The bigger question, however, is: how regulated and transparent is the whole process of renting a GCB?
Is there a Singapore Land Authority website that periodically announces each round of invitation for rent quotes? This process should be fair and well-publicised, so that there is full participation instead of it being confined to a select group of interested people.
Or do we have a system where these GCBs are not exactly considered as normal state property but more as a reserved pool to be dispensed any way the government sees fit? I would regard such a system as the rather perverse opposite of the HDB pool of rented property which is useful as temporary housing for the lower-income earners or unemployed. A portion of the 2,800 GCBs would be useful as an incentive accommodation for the establishment elite, including SAF officers and top-end foreign visitors.
What is that we have here, that 26 and 31 Ridout Road might force out of the closet?
The Workers’ Party has filed its first questions for the July debate on 26 and 31 Ridout Road. According to CNA, party chief Pritam Singh will ask how the government will assure the public that the two ministers were not in receipt of any privileged information pertaining to their leases; and whether there are any rules, conventions or policies to ensure that Cabinet ministers do not take advantage of privileged information received in the course of their official or non-official duties in regard to the lease of government properties.
He said his party will study the matter as it develops and that his fellow MPs will have other questions as more information emerges. WP: “As questions continue to be asked in the public domain about the circumstances behind the leasing of both properties to Cabinet ministers, we call on the SLA to release all relevant and material facts in advance, such as the guide rent for both properties, so as to make for a fuller and more meaningful debate in parliament.”
People’s Action Party MPs have scrambled to pre-empt other questions by first filing some of them:
Will the bid process be fair and competitive?
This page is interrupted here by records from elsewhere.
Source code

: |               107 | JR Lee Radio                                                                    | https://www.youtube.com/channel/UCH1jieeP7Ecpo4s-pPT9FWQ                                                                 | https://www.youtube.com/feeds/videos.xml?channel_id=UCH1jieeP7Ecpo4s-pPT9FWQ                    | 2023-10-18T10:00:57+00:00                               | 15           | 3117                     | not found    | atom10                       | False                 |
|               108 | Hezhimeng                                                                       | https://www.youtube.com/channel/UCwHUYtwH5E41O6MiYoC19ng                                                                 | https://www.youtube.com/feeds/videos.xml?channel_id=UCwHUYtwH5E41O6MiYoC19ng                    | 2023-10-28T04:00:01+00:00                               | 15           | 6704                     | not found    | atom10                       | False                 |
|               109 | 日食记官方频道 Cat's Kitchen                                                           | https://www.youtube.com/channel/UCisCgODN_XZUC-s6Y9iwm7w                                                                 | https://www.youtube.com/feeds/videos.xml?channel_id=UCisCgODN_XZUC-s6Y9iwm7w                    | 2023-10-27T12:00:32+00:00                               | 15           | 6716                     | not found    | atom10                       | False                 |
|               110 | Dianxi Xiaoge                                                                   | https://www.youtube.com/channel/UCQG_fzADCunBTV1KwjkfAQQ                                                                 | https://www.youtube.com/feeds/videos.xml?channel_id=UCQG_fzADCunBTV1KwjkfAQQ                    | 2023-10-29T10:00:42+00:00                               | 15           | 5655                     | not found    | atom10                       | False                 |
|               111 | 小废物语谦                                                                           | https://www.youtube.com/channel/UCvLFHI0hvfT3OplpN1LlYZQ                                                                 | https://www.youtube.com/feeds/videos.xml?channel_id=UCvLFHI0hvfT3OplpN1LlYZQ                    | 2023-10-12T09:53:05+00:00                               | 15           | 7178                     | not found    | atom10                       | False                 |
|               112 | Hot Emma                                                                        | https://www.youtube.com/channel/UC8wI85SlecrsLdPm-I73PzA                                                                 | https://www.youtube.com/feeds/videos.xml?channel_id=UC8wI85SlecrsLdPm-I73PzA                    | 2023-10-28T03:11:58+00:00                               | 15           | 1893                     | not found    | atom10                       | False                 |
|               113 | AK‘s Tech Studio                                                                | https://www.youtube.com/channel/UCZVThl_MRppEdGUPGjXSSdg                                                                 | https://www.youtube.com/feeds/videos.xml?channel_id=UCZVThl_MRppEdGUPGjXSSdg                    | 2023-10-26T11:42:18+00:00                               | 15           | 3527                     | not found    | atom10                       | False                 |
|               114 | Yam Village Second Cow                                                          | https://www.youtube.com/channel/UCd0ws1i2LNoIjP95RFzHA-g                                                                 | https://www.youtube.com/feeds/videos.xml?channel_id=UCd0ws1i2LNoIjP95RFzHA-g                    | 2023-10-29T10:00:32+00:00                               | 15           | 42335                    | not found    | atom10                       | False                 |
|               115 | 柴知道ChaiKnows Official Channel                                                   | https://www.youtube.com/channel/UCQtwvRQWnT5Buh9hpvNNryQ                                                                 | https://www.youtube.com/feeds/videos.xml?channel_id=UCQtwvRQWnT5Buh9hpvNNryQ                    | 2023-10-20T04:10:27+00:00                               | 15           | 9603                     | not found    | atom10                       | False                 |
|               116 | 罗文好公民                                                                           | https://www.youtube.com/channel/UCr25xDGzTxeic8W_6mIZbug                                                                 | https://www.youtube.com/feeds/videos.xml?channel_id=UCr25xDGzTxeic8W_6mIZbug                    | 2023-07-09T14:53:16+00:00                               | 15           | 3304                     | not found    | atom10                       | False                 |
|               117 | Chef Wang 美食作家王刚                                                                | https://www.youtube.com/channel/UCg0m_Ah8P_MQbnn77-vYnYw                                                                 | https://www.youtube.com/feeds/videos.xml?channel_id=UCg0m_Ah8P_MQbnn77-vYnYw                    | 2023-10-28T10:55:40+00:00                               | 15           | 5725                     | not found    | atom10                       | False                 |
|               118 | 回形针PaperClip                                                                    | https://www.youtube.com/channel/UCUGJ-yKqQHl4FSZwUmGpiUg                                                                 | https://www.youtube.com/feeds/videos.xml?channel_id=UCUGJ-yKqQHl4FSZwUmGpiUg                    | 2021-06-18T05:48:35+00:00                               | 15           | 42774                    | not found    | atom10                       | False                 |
Was K Shanmugam involved in his official capacity in any decisions relating to the rental of these properties?
MP Zhulkarnain Abdul Rahim (PAP-Chua Chu Kang) will ask a good question. He said he would ask about the circumstances under which the properties came to be rented to the two ministers.
“Matters of governance and law are very important in our country as we not only have the rule of law to uphold but a global reputation to maintain,” he wrote on Facebook.
The ball is now in the court of the Law and Home Affairs Minister – and, of course, Foreign Affairs Minister Vivian Balaktishnan to clear the air. The irony is that Ridout Road is named after Major-General Sir Dudley H. Ridout, who set up Singapore’s first secret service in 1915.
Tan Bah Bah, consulting editor of TheIndependent.Sg, is a former senior leader writer with The Straits Times. He was also managing editor of a magazine publishing company.